Angel threw her hands in the air and said, “It was all me; I get it. But it wasn’t just me all the time. I didn’t hurt Jenny Jacobs or Jill’s aunt or Mr. Griffin. That’s on you. And Meg pushed Nelwynn. Not me.”
“After this is over, just don’t call me. If you see me on the street, walk away. I’m done with all of it,” Samantha said. “I want to live with Cindy and be happy. I want all this to be over. I’m sorry we ever came here. I’m sorry we turned into this.”
“Why did we? Think about it. Mike used to talk about paybacks and justice. I started thinking that we were the good guys and were helping the world by what we did, but then Jenny Jacobs…and it felt good to shut her up and make her pay for what she did. I told Mike, but I never told all of you that. Afterwards, I went to him crying because I felt bad,” Meg talked and stared into space.
“What did he say?” Jill asked as she sucked on a lime.
“He said that I did what was right and that no one would miss her. He said that in the end, only the best, strongest, and cleverest people survive life.”
He asked me if I was a survivor,” Cassie said. “I was feeling pretty rough and talked to him about Jill’s aunt.”
“You told him?” Jill asked.
“Yeah, I had to get it out, Jill. I told him, and he asked me if I was a survivor and could make it in the world. The talk made me feel better, but it also scared me,” Cassie admitted.

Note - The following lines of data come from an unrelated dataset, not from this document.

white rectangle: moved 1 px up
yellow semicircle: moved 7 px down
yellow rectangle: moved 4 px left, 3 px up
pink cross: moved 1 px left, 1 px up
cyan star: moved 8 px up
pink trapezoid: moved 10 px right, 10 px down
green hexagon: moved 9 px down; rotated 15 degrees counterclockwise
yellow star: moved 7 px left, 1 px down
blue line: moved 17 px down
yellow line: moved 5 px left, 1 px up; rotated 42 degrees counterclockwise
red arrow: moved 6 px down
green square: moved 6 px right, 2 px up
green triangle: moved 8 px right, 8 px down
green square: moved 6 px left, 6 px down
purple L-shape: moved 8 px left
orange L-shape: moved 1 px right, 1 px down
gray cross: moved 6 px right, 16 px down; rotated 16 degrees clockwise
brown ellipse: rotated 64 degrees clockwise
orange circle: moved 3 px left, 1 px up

“Did you tell Mike anything?” Jill asked Angel, Samantha, Whitney, and Tiffany. Each nodded. “And you got the same speech?” Each nodded again.
“What are you saying?” Tiffany asked.
“That he groomed us for this,” Meg said, interrupting Jill. “He listened, and he accepted what we did when we should have been in big trouble for things. He knew what we were going to do with Rex and John. He knew it might go wrong, but he still gave Jill a knife. He prepared us and urged us, didn’t he?”

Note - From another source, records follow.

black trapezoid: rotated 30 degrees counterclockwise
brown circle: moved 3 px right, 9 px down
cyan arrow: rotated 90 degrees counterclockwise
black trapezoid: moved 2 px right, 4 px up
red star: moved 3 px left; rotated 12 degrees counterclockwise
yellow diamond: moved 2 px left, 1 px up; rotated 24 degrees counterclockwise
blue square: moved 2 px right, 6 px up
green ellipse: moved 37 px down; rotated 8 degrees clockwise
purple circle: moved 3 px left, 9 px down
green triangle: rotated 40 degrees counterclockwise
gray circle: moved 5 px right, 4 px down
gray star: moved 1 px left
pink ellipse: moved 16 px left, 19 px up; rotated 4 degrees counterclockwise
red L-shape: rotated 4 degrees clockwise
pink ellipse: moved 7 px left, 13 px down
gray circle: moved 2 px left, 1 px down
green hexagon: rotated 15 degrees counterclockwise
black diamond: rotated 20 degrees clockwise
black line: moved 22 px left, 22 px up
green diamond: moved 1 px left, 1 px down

Before anyone could speak, Meg went on. “He was an adult we admired and loved, but he condoned everything. He talked to me a lot about Mr. Griffin and wha
t he deserved. He said the man would never pay, and he put the idea out there in a sly way.”

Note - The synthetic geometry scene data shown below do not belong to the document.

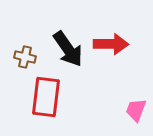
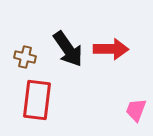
red arrow: moved 5 px down
red rectangle: moved 9 px left, 3 px down
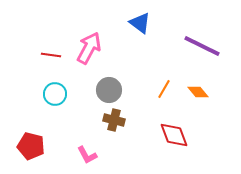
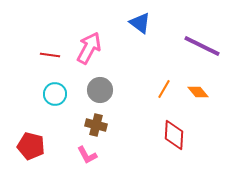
red line: moved 1 px left
gray circle: moved 9 px left
brown cross: moved 18 px left, 5 px down
red diamond: rotated 24 degrees clockwise
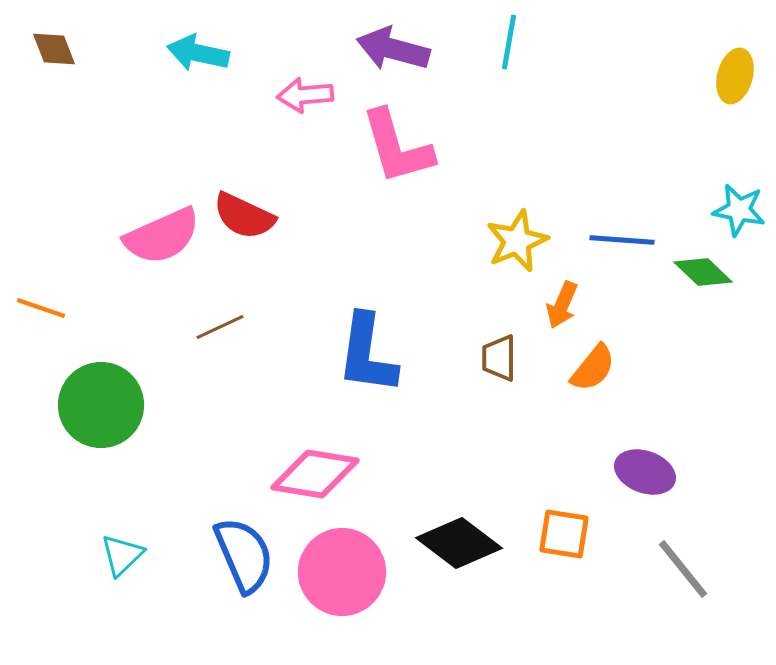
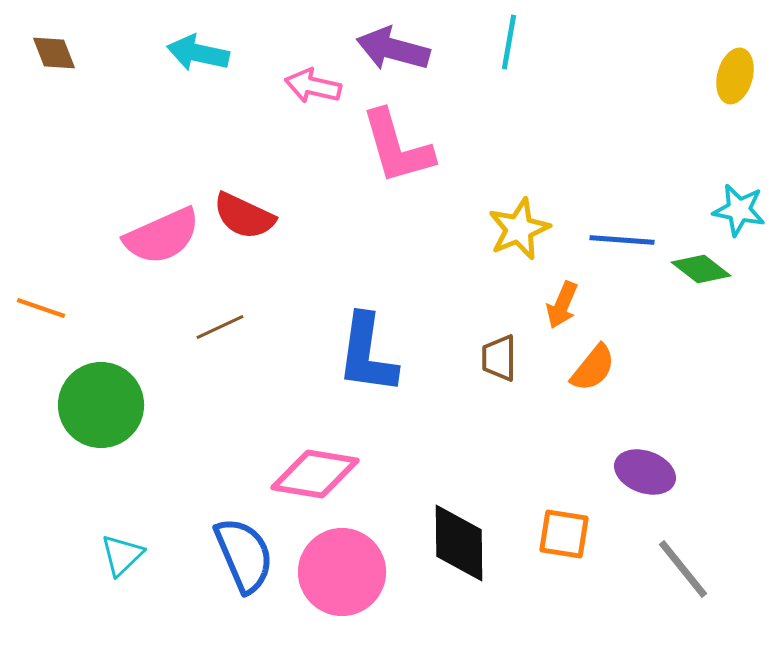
brown diamond: moved 4 px down
pink arrow: moved 8 px right, 9 px up; rotated 18 degrees clockwise
yellow star: moved 2 px right, 12 px up
green diamond: moved 2 px left, 3 px up; rotated 6 degrees counterclockwise
black diamond: rotated 52 degrees clockwise
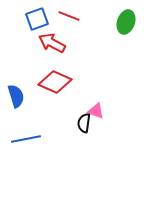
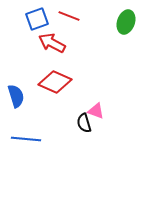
black semicircle: rotated 24 degrees counterclockwise
blue line: rotated 16 degrees clockwise
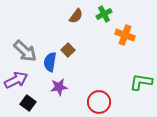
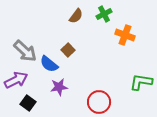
blue semicircle: moved 1 px left, 2 px down; rotated 60 degrees counterclockwise
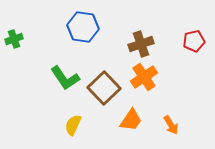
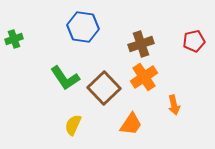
orange trapezoid: moved 4 px down
orange arrow: moved 3 px right, 20 px up; rotated 18 degrees clockwise
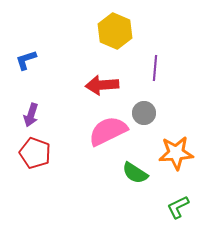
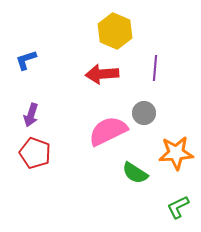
red arrow: moved 11 px up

“He made us this way? I don’t buy that,” Angel said.
Meg asked, “Whom did you want to please? Whom did you make proud when you went vigilante? Do you realize how many people we have killed? My God, think about it. That’s why we’re here this week. He wanted us to understand what we’ve done and either accept it and let the nightmares go or fail and fall apart. The strongest will make it out, right? He said that.”
“Nelwynn was always reluctant, wasn’t she?” Cassie mused. “We all took the pounding; look at my knees or Jill’s hand or Sammie’s stomach. We dealt with the rough parts, and she refused. She couldn’t make the next leap like we did.”
“That doesn’t make it right, what Meg did,” Tiffany said.
Jill’s face was strangely pale as she understood. “We thought it was only about other people. It’s us, as well, isn’t it? Which of us will make it out alive and sane?” she laughed bitterly as she asked that. “And Randy is coming for us, so we’re not finished yet. We have to survive him.”
Samantha frowned and said, “Like I said, I’m done after this. I’m tired of the games.”
“You’re with us, or you’re against us. Isn’t that the real nature of the beast?” Jill asked.
Samantha glared back. Angel turned away. Meg curled up again in the fetal position in her chair and sipped her drink.
The discussion was over, and they ate silently, barely able to swallow the food, despite that they were starving. The chilled potato salad and microwaved baked beans were slightly easier to swallow.
“The hikers,” Cassie added.
Jill looked up and around the room, panicked. “What? Where?”
Cassie waved her hands and said, “We need to be sure they are buried.”
After everything was cleaned up, Jill asked Cassie and Samantha, the two most injured, to guard the upstairs and watch for Randy.
Hesitantly, Meg handed over her pistol to Cassie, and they made sure both women had knives and were prepared in case they were attacked. They turned off the lights, leaving the cabin in the darkness.